Besard, as I say, recommends the new hand position, 'execpt thy thombe be short.' Well, mine is very short, and I think the old technique works better for the older pieces in the book. The piece you can listen to above or download here, for instance, is by Alfonso Ferrabosco the Elder, who died in 1588. I think that the older technique favours the polyphonic nature of most of the works in the book, but that the corantos (actually new French style courantes) in the end of the book are better with the thumb outside. The older technique makes it easier to bring out the polyphony and the new technique brings out the treble and bass, which is more polarised and uses 'style brisé' decoration, rather than 'divisions'.
So what technique do you use for the music of John Dowland, who contributes to the book tips for how to buy strings and how to tie your frets on in the right place? (The placements come out as just about equal temperament.) There are more pieces by John Dowland than any other composer in the book.
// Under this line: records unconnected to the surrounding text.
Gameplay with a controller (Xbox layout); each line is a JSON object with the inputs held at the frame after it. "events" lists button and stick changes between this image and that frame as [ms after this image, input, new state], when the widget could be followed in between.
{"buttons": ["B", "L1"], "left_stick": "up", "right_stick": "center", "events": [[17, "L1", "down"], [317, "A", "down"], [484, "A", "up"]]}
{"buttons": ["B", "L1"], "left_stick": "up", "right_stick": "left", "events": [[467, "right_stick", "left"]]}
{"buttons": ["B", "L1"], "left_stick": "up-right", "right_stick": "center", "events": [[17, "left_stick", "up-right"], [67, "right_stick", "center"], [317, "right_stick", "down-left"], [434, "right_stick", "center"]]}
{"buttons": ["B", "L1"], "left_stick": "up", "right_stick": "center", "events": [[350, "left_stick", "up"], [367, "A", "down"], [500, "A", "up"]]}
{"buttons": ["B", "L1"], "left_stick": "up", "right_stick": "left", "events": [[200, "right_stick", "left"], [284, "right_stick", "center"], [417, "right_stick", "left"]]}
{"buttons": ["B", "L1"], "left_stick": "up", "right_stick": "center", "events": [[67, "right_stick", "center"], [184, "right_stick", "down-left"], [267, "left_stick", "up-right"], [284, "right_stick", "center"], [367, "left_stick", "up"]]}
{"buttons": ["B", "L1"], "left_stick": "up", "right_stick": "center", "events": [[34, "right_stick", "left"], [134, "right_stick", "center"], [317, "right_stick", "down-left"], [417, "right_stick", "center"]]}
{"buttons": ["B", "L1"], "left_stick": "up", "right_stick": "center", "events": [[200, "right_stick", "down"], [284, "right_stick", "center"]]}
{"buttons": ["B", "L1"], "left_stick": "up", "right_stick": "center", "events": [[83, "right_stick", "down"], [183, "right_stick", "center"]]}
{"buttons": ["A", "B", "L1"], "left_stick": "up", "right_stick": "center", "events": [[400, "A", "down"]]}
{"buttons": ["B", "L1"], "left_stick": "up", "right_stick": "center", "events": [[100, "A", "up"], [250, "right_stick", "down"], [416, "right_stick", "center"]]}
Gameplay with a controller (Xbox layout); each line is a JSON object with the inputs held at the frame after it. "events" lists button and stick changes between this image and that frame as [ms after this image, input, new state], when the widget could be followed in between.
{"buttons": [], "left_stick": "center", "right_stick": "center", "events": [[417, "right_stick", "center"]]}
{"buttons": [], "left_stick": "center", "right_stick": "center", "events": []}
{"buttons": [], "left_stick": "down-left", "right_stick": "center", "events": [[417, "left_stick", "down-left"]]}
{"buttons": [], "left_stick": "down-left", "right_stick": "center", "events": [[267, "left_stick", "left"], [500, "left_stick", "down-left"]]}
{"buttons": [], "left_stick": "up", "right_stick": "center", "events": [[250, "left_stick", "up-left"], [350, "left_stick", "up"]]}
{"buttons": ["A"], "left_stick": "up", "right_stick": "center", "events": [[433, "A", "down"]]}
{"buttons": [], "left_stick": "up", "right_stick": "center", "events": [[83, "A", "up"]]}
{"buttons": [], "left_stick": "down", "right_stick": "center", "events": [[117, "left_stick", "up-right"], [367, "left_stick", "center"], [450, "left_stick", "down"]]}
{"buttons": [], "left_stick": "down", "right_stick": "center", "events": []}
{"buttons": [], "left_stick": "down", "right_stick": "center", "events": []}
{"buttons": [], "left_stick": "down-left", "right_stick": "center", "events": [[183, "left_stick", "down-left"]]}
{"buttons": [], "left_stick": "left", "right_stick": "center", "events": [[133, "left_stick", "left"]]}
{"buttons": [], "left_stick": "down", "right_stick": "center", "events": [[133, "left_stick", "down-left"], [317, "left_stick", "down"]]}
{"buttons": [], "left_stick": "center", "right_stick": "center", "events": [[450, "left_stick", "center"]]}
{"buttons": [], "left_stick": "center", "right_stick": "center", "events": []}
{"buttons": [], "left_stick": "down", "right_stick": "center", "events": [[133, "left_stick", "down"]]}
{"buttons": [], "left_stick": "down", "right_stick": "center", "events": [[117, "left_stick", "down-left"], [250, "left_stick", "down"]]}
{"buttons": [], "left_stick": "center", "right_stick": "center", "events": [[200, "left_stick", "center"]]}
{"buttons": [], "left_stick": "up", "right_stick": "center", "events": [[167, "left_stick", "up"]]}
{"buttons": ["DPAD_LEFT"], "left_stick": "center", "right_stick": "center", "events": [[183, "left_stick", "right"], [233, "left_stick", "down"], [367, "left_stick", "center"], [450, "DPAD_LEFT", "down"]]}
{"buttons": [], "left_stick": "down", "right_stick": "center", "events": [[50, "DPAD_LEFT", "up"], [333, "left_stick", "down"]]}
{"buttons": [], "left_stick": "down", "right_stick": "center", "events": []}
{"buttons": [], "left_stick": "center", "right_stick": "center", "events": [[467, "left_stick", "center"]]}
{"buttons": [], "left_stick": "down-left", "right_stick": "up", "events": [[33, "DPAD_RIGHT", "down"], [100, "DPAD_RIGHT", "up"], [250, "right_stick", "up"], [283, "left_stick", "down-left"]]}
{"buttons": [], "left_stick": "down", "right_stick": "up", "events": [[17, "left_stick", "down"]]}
I usually play them with my thumb inside in the old manner, but he lived in a period of transition. Saying 'this is a recording of John Dowland's complete lute works with original instruments and authentic playing techniques' is impossible. In addition to the changing technique and his lute going from having six to nine or ten pairs of strings in his lifetime, there are usually several versions of his pieces.
The type of dance you hear above, the pavan, is a slow dance which is almost like a processional onto the dance floor. There are usually three sections, or 'strains' they would say, each of which are repeated. You can hear Ferrabosco's written out decorations, they would say 'divisions' in the repeats of the strains. Alfonso Ferrabosco the Elder is the composer of the piece that the crazy lord can't get out of his head in Rose Tremain's book Music and Silence which was very popular a few years ago.